Once the set-up has been done, the corpus for country XX can be validated with the
validate-parlamint-XX
command. For the linguistically annotated version, make conllu-XX
should
also be run.
Once samples have been validated and incorporated into the ParlaMint GitHub repository the complete corpus can be processed and submitted.
First, pls. note that the samples in GitHub use a flat directory structure, while the complete corpus is structure differently. First, the linguistically non-annotated corpus should be stored in the directory named ParlaMint-XX.TEI/, while the linguistically annotated corpus should be stored separately, in the directory named ParlaMint-XX.TEI.ana/. Second, the component files should be stored in subdirectories, one for each year. Note that this is explained in the Section on Filenames and directory structure of the Guidelines.
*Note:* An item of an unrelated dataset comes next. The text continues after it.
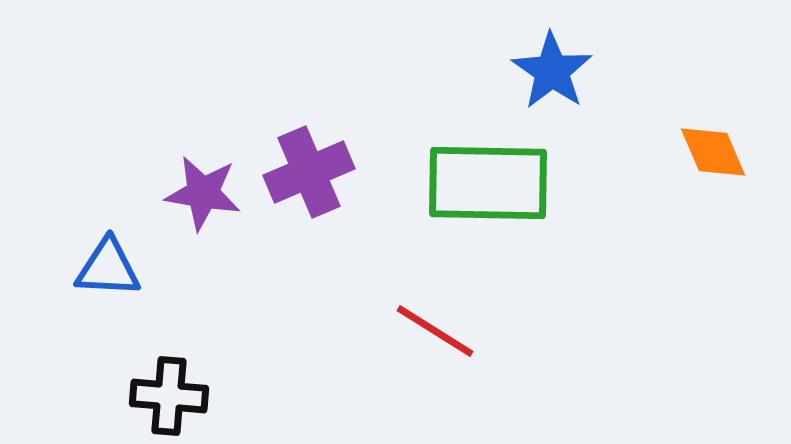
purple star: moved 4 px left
Once the corpus is stored in the recommended way, it can be validated localy, and then the complete TEI and TEI.ana versions of the corpus should be compressed (either .zip or .tgz) into two files and put somewhere where the ParlaMint editors can access it. Preferably this is a web (http) server or any other location, where the files can be dowloaded via the command line. If this is not possible then the corpus can also be made available on the cloud, WeTransfer or similar. Then the editors (@TomazErjavec and @matyaskopp) should be sent an email with instructions on how to download the corpus, and they will send feedback on whether the corpus passed validation and let you have the validation and conversion log file.